# Texto:
Uma semana antes de Antonio Hohlfeldt revelar à imprensa que o Theatro São Pedro não tinha servidores suficientes para manter a programação de 2026 no Multipalco, o governador Eduardo Leite (PSD) enviou à Assembleia Legislativa o Projeto de Lei (PL) 439, que prevê “qualificar entidades como organizações sociais”.
Se aprovado, o PL de Leite vai permitir que o estado estabeleça contratos de gestão com entidades privadas sem fins lucrativos – como associações de amigos – para assumir serviços em todas as áreas, da organização agrária à cultura. Em regime de urgência, o PL 439 faz parte de um pacote de projetos enviados por Leite que tranca a pauta da Assembleia Legislativa a partir de 9 de dezembro.
Embora possa servir como solução para a falta de funcionários no Theatro São Pedro, o PL também abre caminho para a extinção de vários órgãos e fundações do estado. “No Brasil, quando uma organização social (OS) assume serviços, se vê um repasse de recursos e uma repercussão muito maiores do que no caso das organizações da sociedade civil (OSC) ou das organizações da sociedade civil de interesse público (OSCIP)”, explica Aragon Dasso, professor da faculdade de Administração Pública da Universidade Federal do Rio Grande do Sul (UFRGS). Na prática, quando a gestão é assumida por uma OS, o órgão ou fundação costuma ser extinto. “A OS vai receber concurso orçamentário para prestar o serviço que aquele órgão prestava, então o governo pode extinguir a fundação ou órgão. Há inclusive a possibilidade de que a OS receba bens públicos em regime de cedência”, explica Dasso.
A justificativa do PL é suprir uma lacuna na legislação gaúcha, que já regulamentou as OSCIP em 2008, no governo Yeda Crusius (PSDB). Já as OSCs foram regulamentadas pela lei federal 13.019, de 2014, no governo Dilma.
Cada tipo de organização assume uma relação diferente com o poder público: as OS firmam contratos de gestão; as OSCIP firmam termos de parceria; as OSC firmam termos de colaboração, termos de fomento ou acordos de cooperação. No caso das OS, que Leite quer agora regulamentar, sempre há repasse de recursos públicos.
No PL de Leite, são citados como objetivos fomentar a descentralização de serviços públicos, reduzir formalidades burocráticas e custos, melhorar a eficiência e aumentar a integração entre público e privado. Para o professor da UFRGS, as justificativas apontam para a agenda privatista do governo gaúcho.
“Transferir serviços para OS, OSCIP ou OSC é uma forma de privatização. Podemos chamar de terceirização também, mas na prática está privatizando porque transfere o serviço público para um ente privado”, explica.
“O governo Leite é habilidoso na nomenclatura: ele não vai chamar de privatização, mas de publicização, de desestatização. Essa é uma estratégia desde os anos 1990”, conclui Dasso.

# Tarefa breve 1:
Apresente em forma de lista o parágrafo do texto iniciado por "Cada tipo de organização assume", preservando suas informações principais.
O texto e as entradas provêm de fontes distintas.

# Entradas:
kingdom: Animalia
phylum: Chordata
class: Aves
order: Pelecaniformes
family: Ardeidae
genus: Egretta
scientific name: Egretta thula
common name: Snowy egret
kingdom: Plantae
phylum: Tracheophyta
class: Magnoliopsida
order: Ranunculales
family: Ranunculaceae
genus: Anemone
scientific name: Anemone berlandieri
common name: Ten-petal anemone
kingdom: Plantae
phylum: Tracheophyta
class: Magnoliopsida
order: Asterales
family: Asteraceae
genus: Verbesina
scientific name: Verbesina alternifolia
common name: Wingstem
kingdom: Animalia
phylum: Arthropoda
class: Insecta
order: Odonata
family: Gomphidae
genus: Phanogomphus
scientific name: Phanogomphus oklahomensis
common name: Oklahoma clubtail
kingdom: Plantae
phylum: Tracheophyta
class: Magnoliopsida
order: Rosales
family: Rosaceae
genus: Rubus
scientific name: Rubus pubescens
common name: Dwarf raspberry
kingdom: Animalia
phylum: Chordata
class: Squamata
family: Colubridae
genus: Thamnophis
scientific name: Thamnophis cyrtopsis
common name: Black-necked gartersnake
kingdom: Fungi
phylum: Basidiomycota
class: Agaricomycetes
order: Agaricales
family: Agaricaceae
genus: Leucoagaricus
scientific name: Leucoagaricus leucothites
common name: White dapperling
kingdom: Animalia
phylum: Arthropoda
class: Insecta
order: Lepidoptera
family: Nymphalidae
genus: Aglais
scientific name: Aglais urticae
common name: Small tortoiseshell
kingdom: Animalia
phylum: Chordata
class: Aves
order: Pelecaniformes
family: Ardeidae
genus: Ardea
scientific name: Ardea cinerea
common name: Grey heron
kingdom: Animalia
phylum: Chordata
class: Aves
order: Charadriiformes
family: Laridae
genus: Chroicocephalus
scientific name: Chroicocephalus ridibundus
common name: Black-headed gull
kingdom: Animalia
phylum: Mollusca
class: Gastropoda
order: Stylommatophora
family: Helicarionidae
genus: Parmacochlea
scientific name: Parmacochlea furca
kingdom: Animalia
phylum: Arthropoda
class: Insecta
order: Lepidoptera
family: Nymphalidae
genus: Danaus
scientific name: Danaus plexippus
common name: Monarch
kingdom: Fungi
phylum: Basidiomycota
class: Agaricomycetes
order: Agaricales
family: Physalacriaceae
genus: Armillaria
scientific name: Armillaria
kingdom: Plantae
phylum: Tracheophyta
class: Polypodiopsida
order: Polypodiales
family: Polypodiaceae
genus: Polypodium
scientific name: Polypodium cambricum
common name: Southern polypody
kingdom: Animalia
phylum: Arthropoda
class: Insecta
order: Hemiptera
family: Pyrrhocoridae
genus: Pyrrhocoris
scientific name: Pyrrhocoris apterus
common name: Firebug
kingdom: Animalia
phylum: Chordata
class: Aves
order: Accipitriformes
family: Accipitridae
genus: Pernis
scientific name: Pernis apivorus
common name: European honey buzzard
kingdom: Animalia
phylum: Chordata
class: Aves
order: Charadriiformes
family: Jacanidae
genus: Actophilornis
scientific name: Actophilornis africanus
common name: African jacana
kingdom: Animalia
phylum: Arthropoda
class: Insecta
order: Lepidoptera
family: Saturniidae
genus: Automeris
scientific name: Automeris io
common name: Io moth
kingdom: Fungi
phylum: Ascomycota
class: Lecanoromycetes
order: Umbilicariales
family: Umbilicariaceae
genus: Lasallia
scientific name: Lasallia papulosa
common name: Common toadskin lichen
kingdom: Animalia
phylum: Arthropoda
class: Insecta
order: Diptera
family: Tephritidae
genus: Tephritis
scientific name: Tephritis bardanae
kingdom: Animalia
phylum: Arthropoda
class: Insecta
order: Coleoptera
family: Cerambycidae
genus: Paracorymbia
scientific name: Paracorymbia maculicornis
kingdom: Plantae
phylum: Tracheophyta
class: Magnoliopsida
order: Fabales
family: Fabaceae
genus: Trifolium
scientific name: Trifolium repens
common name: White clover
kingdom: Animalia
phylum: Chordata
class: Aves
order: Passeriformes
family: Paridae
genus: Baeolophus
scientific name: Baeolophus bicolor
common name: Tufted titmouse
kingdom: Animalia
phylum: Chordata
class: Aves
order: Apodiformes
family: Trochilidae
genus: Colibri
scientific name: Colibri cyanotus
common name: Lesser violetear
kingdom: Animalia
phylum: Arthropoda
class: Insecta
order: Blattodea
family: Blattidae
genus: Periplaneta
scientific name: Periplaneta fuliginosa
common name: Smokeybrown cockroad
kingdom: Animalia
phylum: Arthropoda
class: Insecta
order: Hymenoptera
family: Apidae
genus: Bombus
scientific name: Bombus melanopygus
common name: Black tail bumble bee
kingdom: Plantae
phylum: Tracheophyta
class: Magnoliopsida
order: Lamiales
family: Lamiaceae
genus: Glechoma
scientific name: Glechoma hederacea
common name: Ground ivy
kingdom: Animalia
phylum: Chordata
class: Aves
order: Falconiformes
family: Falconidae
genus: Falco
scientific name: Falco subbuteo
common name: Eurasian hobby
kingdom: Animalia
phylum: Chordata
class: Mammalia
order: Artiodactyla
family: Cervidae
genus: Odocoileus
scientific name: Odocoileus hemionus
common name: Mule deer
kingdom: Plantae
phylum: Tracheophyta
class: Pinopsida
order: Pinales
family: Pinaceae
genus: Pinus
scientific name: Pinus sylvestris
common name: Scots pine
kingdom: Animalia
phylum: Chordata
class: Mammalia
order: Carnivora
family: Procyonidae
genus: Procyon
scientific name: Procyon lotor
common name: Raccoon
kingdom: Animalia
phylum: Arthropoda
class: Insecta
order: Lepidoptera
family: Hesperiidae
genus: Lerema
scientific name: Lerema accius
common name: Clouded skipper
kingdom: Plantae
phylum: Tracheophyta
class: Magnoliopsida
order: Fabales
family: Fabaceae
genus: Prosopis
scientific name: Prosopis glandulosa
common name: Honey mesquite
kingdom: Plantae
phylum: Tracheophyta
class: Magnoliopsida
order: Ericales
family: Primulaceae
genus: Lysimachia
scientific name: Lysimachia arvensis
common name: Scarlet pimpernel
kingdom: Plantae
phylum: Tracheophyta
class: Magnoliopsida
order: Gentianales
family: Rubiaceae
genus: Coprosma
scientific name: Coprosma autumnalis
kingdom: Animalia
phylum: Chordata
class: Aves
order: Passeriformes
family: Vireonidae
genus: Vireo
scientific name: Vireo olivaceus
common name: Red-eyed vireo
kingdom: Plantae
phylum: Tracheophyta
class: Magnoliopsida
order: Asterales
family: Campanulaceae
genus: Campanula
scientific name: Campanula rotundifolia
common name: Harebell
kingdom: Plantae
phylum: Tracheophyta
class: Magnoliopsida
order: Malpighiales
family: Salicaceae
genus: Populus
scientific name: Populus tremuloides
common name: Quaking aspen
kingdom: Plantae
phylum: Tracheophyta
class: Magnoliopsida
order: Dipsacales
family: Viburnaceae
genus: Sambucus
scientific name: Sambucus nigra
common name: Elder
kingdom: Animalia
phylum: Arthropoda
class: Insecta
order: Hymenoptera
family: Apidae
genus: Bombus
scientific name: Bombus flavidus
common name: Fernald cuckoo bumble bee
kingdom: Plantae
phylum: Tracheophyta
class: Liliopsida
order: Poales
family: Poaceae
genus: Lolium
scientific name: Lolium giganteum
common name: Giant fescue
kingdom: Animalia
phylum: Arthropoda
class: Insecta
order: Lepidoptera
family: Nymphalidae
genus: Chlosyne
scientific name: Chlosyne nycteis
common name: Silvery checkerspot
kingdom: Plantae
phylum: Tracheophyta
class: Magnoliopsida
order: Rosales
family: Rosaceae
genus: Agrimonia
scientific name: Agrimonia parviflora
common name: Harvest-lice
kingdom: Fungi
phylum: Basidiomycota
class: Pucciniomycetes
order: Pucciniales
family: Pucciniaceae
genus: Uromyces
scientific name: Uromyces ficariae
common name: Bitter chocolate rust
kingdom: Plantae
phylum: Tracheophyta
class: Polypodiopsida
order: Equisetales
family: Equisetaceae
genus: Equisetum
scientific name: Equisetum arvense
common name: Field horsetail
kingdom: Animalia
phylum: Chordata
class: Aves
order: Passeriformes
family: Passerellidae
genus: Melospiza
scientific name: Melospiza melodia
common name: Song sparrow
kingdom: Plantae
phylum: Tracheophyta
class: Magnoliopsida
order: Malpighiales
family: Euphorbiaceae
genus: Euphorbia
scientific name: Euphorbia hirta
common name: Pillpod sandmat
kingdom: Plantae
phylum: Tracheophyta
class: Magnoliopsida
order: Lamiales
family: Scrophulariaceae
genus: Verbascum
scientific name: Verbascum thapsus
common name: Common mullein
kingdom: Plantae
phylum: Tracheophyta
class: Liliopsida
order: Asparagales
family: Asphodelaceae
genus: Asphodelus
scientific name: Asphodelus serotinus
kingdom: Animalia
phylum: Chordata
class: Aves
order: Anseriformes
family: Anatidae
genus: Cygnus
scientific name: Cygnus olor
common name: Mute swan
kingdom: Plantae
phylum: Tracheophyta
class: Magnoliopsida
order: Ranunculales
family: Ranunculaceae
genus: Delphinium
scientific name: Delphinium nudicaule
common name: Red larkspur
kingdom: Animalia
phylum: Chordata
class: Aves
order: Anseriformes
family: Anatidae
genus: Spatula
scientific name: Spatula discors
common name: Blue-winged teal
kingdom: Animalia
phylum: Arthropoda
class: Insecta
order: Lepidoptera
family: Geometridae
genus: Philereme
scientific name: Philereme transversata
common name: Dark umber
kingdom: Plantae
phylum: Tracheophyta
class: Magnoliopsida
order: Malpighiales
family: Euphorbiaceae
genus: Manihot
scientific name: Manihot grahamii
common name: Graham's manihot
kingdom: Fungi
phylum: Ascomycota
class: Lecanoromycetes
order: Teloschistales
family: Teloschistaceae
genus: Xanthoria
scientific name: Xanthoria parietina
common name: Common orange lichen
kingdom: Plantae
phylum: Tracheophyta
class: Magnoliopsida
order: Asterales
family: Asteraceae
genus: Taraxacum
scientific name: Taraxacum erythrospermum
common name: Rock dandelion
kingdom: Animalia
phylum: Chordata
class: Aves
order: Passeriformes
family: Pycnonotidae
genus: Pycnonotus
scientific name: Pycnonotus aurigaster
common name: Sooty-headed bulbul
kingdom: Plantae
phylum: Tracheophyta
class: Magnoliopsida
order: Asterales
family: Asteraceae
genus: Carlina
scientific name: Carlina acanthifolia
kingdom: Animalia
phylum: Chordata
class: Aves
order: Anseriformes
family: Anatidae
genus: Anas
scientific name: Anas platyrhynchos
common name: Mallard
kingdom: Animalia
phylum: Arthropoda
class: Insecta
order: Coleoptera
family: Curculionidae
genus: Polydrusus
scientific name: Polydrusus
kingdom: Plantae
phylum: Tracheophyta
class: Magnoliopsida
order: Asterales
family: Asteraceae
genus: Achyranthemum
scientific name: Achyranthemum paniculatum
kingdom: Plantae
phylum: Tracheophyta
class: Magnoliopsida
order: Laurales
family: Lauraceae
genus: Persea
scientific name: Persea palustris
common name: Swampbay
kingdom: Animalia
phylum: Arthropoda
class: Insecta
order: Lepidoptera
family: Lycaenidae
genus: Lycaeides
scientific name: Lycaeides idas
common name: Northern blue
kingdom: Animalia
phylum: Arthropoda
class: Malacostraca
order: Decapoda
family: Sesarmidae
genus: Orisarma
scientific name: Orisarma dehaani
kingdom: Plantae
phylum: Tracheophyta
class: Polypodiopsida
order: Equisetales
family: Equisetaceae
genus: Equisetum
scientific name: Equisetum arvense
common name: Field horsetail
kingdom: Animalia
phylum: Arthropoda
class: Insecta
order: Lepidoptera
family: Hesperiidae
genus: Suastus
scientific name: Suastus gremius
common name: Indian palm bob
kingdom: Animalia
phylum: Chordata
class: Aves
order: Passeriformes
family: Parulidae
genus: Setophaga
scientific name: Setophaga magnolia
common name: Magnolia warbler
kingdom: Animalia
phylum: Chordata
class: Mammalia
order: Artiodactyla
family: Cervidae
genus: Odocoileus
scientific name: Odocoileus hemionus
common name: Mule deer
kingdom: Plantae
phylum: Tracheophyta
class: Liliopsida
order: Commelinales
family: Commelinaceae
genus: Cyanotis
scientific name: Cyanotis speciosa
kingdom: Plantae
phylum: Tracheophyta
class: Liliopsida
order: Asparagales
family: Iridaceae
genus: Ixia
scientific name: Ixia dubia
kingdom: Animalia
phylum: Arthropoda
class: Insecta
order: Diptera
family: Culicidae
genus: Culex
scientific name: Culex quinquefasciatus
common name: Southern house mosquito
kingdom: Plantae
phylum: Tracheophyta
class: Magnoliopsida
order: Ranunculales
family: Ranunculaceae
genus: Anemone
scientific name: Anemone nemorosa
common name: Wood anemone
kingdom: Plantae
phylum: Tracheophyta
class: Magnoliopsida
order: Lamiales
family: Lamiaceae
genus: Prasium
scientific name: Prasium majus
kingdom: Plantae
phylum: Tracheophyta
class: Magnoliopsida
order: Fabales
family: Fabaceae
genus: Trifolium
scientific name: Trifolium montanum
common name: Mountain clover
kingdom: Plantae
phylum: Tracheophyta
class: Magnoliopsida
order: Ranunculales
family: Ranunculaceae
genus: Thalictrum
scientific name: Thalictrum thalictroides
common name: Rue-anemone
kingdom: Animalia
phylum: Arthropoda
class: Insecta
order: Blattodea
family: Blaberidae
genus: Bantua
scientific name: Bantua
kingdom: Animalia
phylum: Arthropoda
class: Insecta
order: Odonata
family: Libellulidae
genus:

# Tarefa breve 2:
Nas entradas, comece pela linha que contém "scientific name: Bantua" e prossiga até o final delas. Reproduza somente esse trecho, trocando "phylum" por "filo" e mantendo todo o restante inalterado.

# Resposta final 1:
- OS: firmam contratos de gestão e sempre recebem repasse de recursos públicos; são as que Leite pretende regulamentar agora.
- OSCIP: firmam termos de parceria.
- OSC: firmam termos de colaboração, termos de fomento ou acordos de cooperação.

# Resposta final 2:
scientific name: Bantua
kingdom: Animalia
filo: Arthropoda
class: Insecta
order: Odonata
family: Libellulidae
genus:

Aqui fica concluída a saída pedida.